■ Task details ■
Please return every line of the records below that holds the word "anterior".

------ Extracted records

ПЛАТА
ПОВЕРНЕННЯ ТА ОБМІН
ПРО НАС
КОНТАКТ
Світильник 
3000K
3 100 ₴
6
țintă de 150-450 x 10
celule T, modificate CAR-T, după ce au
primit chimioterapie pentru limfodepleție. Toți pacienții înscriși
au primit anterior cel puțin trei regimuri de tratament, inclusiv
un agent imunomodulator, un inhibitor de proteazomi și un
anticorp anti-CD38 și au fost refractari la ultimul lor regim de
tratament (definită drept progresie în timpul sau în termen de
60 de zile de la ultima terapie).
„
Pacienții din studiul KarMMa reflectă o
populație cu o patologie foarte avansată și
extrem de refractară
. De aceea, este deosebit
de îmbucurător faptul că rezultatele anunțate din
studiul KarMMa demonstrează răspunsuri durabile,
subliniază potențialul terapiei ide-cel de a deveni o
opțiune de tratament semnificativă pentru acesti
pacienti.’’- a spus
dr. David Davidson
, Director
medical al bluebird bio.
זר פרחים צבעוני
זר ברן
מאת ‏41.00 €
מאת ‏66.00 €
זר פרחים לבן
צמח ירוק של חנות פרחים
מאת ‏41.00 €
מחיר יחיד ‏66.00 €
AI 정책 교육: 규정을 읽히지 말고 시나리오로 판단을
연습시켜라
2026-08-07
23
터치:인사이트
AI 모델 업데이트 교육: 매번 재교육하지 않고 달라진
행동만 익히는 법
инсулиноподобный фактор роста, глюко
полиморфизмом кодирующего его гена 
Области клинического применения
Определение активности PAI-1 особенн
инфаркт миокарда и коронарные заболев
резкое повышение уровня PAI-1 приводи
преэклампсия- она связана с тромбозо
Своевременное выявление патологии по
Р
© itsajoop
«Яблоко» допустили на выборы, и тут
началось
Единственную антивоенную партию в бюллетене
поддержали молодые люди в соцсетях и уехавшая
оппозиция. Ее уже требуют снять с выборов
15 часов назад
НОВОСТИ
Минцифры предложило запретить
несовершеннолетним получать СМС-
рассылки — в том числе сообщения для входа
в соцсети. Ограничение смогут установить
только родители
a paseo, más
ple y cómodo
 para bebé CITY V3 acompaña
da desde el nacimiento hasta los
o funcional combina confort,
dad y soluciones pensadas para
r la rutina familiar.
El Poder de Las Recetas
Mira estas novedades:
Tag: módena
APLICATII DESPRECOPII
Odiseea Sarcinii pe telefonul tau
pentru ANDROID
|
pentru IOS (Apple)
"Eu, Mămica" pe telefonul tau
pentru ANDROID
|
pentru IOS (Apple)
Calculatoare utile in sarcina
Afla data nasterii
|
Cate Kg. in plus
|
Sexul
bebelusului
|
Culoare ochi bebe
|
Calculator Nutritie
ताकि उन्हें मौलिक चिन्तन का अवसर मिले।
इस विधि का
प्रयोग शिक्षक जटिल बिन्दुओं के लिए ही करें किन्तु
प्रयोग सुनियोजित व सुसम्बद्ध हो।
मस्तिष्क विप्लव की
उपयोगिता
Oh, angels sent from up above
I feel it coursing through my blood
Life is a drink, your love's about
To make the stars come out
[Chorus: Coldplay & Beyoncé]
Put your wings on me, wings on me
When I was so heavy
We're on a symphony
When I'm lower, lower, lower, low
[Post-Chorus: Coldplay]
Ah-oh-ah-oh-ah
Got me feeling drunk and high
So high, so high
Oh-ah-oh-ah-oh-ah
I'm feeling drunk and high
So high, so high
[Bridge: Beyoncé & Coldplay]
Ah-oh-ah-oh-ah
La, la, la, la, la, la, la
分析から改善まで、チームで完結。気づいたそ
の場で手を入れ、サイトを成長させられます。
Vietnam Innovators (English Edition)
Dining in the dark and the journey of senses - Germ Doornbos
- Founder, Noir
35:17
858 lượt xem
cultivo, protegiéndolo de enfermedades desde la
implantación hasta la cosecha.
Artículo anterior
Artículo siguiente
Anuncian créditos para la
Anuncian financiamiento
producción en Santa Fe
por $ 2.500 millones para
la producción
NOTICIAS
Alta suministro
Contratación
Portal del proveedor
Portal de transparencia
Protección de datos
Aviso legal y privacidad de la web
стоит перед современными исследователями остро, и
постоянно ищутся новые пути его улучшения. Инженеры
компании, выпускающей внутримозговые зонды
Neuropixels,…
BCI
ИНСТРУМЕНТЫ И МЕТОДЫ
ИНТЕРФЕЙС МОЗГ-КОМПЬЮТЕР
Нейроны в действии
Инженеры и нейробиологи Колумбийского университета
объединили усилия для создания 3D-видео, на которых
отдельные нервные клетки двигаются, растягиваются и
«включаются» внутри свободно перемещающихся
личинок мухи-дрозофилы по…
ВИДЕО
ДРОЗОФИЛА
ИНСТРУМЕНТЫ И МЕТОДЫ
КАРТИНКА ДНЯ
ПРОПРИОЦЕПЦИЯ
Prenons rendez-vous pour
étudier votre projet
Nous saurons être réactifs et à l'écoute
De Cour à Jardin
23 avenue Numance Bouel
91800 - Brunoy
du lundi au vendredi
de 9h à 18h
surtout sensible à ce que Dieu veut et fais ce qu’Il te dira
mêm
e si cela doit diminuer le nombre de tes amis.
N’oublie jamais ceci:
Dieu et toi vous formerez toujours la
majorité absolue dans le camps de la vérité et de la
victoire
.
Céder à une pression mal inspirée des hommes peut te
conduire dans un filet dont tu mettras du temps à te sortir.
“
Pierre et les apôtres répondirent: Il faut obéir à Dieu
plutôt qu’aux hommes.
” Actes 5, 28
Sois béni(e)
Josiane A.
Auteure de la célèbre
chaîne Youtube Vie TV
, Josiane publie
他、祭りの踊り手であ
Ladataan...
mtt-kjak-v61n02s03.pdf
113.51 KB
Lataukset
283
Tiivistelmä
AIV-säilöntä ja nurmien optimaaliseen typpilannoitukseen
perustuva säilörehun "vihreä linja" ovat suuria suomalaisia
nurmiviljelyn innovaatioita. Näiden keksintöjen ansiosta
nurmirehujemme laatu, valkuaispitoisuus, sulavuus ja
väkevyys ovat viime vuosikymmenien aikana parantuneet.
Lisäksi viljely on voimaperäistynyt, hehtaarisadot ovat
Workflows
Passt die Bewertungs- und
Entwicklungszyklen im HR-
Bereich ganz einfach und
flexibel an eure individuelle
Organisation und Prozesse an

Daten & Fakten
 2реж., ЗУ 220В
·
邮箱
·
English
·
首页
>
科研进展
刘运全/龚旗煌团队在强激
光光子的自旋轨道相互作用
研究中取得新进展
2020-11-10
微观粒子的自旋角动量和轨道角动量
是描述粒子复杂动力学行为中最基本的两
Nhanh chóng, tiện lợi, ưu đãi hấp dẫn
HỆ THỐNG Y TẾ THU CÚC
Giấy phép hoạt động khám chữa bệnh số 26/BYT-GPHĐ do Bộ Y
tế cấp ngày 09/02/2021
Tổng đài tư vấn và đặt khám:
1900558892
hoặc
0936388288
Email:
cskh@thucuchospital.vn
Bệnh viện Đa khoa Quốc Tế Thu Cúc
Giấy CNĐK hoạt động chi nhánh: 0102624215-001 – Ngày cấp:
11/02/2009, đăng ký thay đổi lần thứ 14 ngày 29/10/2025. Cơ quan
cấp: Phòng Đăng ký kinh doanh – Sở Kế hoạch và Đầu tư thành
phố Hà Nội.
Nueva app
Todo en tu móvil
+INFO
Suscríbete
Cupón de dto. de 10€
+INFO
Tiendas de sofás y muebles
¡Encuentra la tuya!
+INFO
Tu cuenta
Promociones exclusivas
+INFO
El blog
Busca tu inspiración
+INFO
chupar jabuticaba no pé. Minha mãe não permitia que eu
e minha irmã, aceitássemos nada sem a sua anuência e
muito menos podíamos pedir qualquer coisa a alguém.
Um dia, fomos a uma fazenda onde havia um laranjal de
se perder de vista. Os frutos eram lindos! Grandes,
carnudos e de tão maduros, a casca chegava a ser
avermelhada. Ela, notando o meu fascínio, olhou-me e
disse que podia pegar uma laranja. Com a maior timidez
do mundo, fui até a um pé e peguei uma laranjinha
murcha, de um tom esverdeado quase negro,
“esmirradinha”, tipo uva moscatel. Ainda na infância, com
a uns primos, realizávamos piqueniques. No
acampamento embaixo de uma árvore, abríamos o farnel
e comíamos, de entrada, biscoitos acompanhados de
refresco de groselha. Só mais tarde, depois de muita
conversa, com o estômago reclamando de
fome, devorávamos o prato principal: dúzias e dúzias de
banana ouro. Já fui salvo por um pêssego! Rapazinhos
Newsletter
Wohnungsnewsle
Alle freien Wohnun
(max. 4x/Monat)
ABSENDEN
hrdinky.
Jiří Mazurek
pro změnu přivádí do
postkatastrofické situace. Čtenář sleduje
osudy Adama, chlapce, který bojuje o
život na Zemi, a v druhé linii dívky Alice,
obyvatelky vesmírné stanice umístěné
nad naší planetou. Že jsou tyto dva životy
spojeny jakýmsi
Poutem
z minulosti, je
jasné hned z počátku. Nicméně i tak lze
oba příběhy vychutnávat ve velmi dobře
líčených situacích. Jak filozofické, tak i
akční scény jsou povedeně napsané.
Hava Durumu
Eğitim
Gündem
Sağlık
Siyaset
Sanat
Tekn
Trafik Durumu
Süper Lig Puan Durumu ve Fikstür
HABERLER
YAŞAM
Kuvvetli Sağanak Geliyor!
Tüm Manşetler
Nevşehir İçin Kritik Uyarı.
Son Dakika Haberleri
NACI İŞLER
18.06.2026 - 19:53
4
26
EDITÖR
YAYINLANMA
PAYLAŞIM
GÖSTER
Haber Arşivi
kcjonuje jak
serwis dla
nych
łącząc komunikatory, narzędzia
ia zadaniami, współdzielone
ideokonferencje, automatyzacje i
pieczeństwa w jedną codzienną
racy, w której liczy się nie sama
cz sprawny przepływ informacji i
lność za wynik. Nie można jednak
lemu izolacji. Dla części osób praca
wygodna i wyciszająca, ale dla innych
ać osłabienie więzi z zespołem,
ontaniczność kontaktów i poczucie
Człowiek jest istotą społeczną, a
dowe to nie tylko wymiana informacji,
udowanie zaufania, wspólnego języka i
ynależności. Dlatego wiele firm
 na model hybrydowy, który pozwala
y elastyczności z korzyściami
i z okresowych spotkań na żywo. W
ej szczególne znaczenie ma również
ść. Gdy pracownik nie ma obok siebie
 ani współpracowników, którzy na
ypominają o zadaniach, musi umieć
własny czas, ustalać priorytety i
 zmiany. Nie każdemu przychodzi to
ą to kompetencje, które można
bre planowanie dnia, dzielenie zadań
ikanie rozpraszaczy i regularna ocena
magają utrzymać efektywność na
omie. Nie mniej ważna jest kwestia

------------

■ Task result ■
au primit anterior cel puțin trei regimuri de tratament, inclusiv
Artículo anterior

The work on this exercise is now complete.